An inquest at Skipton Town Hall, in July 1975, recorded a verdict of accidental death. The pathologist reported that the main cause of the loss of life was the crushing of the victims between the seats. The proprietor of the coach company, Norman Riley, was later fined £75 (equivalent to £795 in 2023) for running a motor vehicle with defective brakes.
“The bus looked so old-fashioned and rickety, more like something from the 1950s than the 1970s,” recalls Lincoln.
Witnessing the disaster did impact him but he is stoic in his response when asked about this. “People weren’t offered counselling in those days and anyway it wasn’t about us,” he says. “I did go and stay with an uncle who had been in the war, at the D-Day landings and had seen some terrible things. I could talk to him. He understood.”

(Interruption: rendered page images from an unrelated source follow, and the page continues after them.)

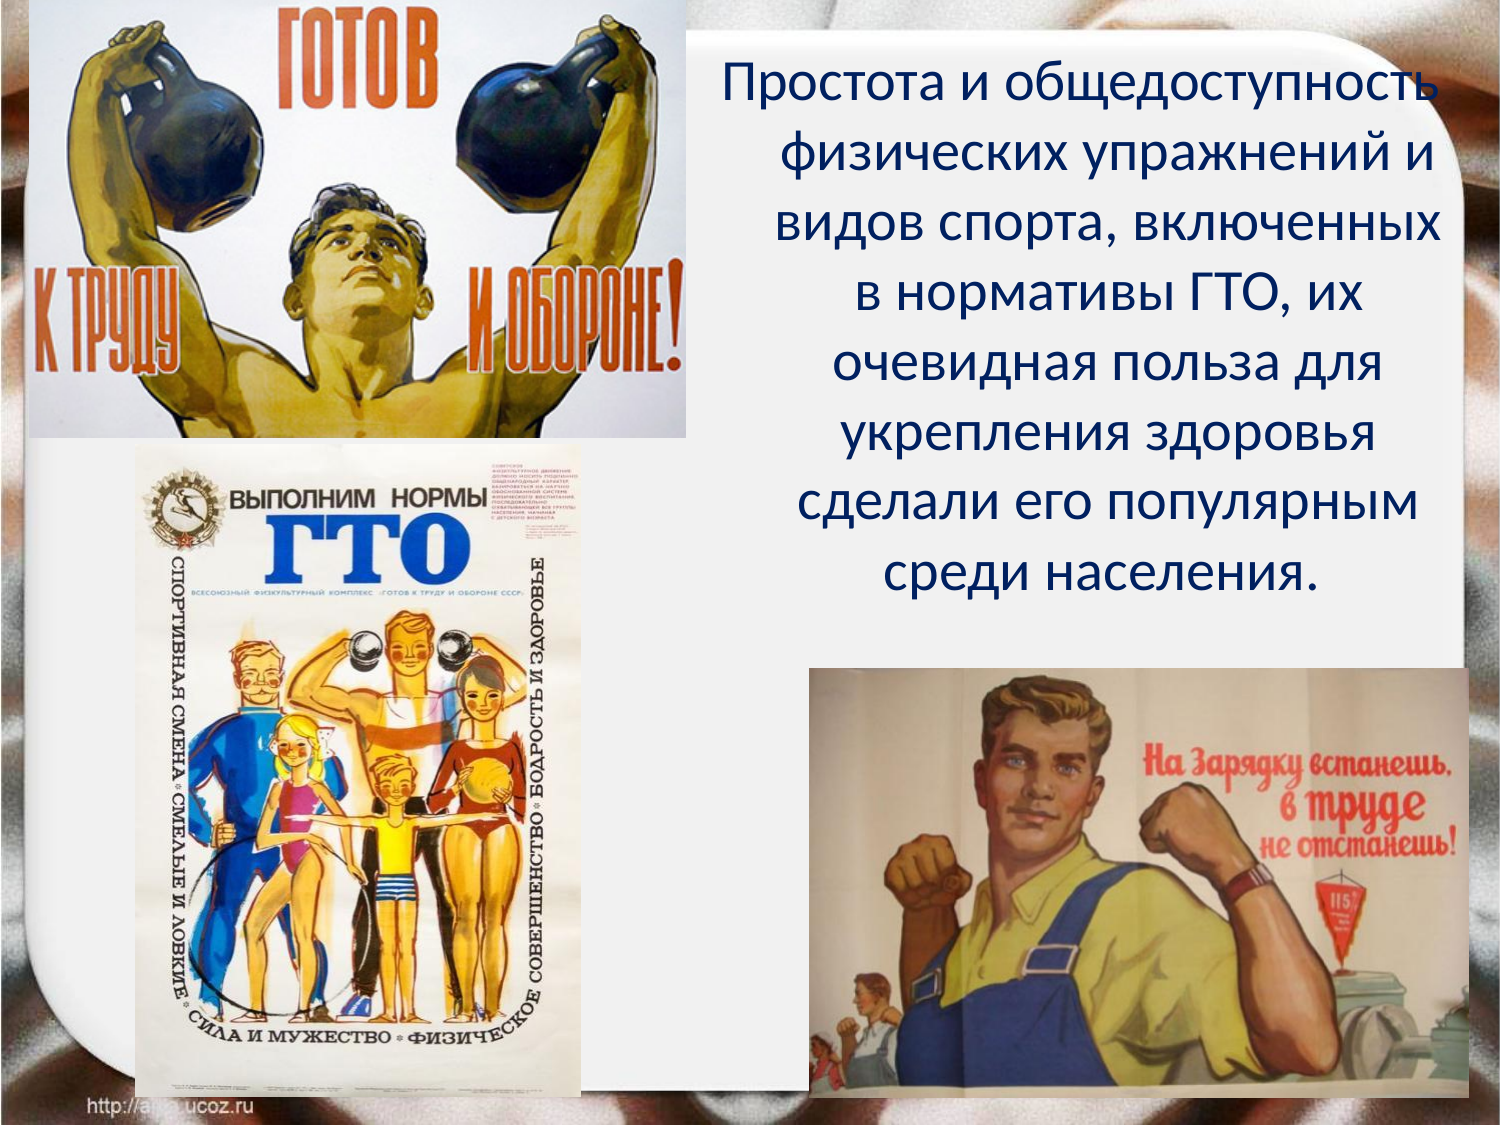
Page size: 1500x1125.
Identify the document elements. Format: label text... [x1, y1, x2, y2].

list Простота и общедоступность физических упражнений и видов спорта, включенных в нормативы ГТО, их очевидная польза для укрепления здоровья сделали его популярным среди населения. [702, 35, 1459, 740]
picture [0, 0, 1500, 1125]
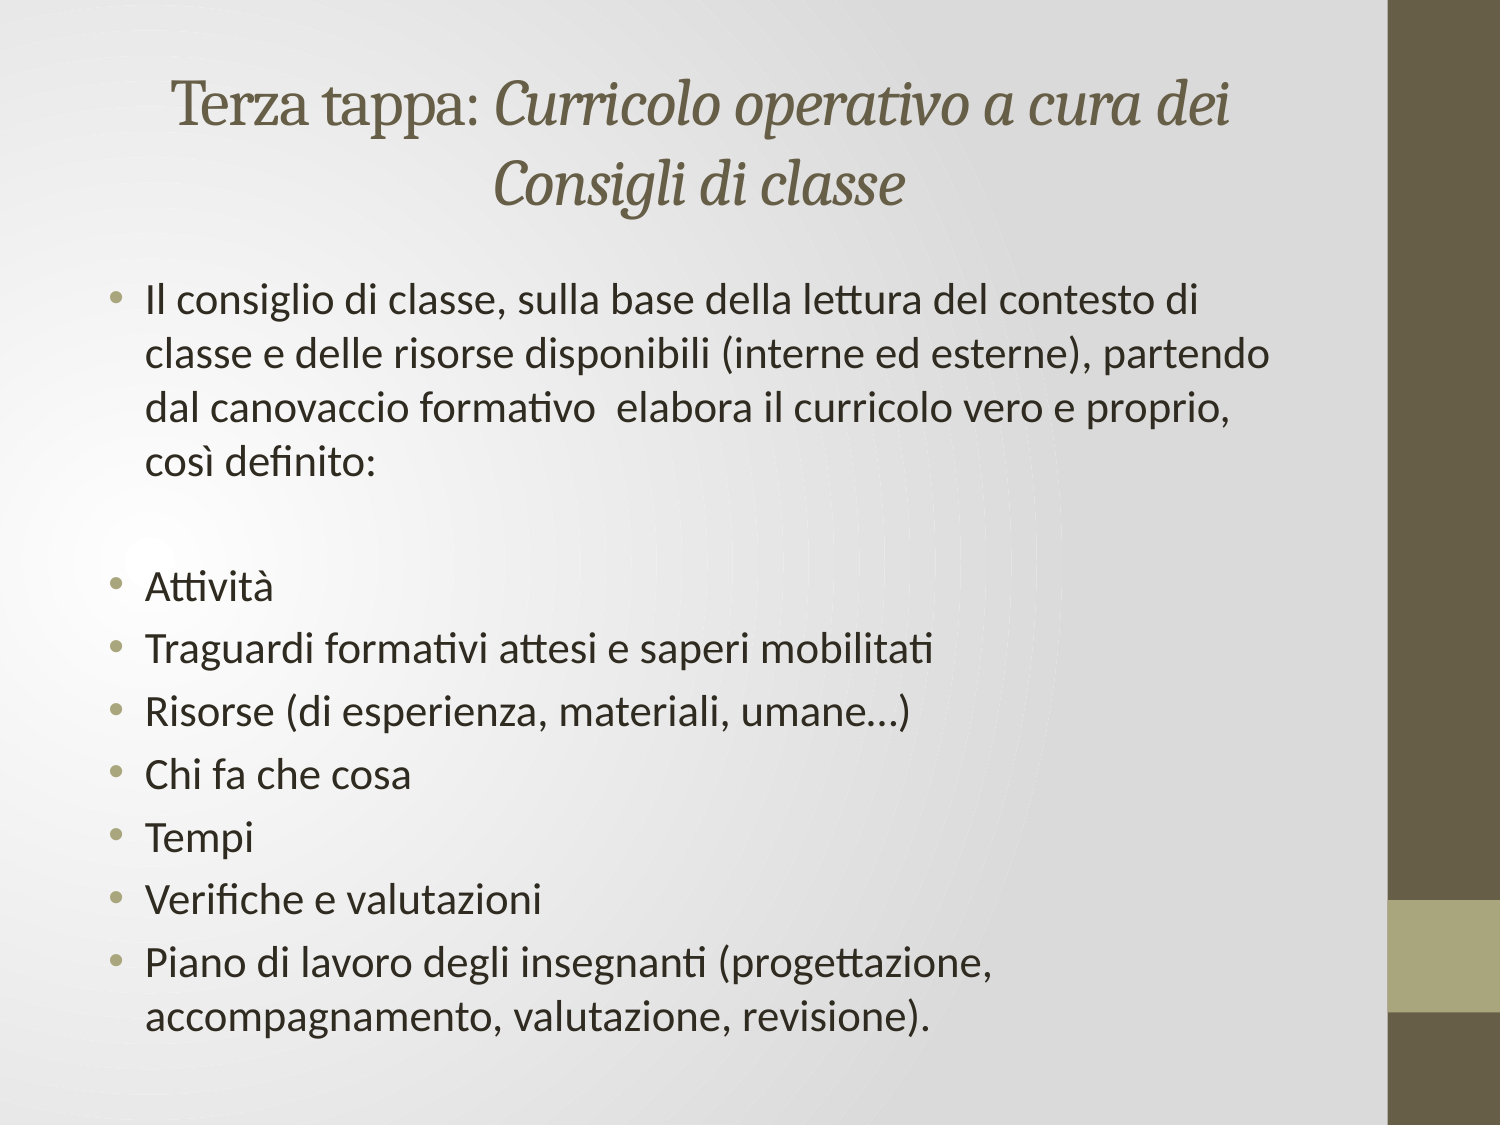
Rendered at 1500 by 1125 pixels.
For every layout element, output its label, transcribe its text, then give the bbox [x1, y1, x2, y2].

Campaigners had called for electro-magnetic retarders to be fitted to all coaches preceding the crash. The use of such a retarder means that the frictional brakes are kept cool for use at slow speeds. But it brought the issue to a wider public and legislation was ultimately passed requiring the improvement of braking systems.
Meanwhile, the tight-knit Thornaby community was devastated by the tragedy. Everyone knew someone who had lost someone. It still elicits painful memories today.
In 2019, a film by Teessider Derek Smith told the story of the disaster which included eyewitness accounts from survivors Margaret Robinson, May Richardson and Doreen Parkinson. Margaret and May spoke of how the coach picked up speed as it went down the steep hill towards Dibble’s Bridge.
Doreen recalled seeing black smoke at the side of the coach, followed by “the awful sound of rushing wind”. She said: “Oh, it was terrible – and then I heard the sound of breaking glass and I knew no more.”

Memorial stone made by Irene Jessop Funeral Service to commemorate those killed in the crash (Image: Evening Gazette)
Lincoln and Patricia attended the 40th anniversary memorial of the crash in Thornaby in 2015 when a memorial plaque was unveiled outside the town hall listing the names of those who died. In 2022, a four-ton memorial stone was erected in the town centre to better reflect the enormity of the disaster.
To mark the 50th anniversary of the crash today, a church service is being held at St Paul’s Church in Thornaby presided by the Bishop of Whitby with flower tributes.
Thornaby councillor Steve Walmsley was in the town’s social club when he heard about the disaster. He believes more could have been done to remember it over the years. “You would mention it and people would say, ‘I’ve never heard of it’,” he previously said.
“I always thought if a disaster like that affected a more prominent city there would have been a monument or memorial built years ago. For it being the worst road disaster in British history very little is still known about it outside Thornaby.”